• [YOUR GOAL]:
Could you reproduce every record below exactly, excluding all pictures?

• [TASK INPUTS]:
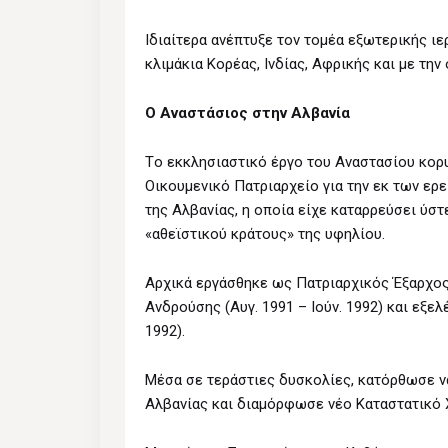
Ιδιαίτερα ανέπτυξε τον τομέα εξωτερικής ι
κλιμάκια Kορέας, Iνδίας, Aφρικής και με τ
Ο Αναστάσιος στην Αλβανία
Tο εκκλησιαστικό έργο του Aναστασίου κορ
Oικουμενικό Πατριαρχείο για την εκ των ε
της Aλβανίας, η οποία είχε καταρρεύσει ύστ
«αθεϊστικού κράτους» της υφηλίου.
Αρχικά εργάσθηκε ως Πατριαρχικός Έξαρχος 
Aνδρούσης (Aυγ. 1991 – Iούν. 1992) και εξε
1992).
Μέσα σε τεράστιες δυσκολίες, κατόρθωσε ν
Aλβανίας και διαμόρφωσε νέο Καταστατικό Χ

• [SOLUTION TO THIS TASK]:
Ιδιαίτερα ανέπτυξε τον τομέα εξωτερικής ι
κλιμάκια Kορέας, Iνδίας, Aφρικής και με τ
Ο Αναστάσιος στην Αλβανία
Tο εκκλησιαστικό έργο του Aναστασίου κορ
Oικουμενικό Πατριαρχείο για την εκ των ε
της Aλβανίας, η οποία είχε καταρρεύσει ύστ
«αθεϊστικού κράτους» της υφηλίου.
Αρχικά εργάσθηκε ως Πατριαρχικός Έξαρχος 
Aνδρούσης (Aυγ. 1991 – Iούν. 1992) και εξε
1992).
Μέσα σε τεράστιες δυσκολίες, κατόρθωσε ν
Aλβανίας και διαμόρφωσε νέο Καταστατικό Χ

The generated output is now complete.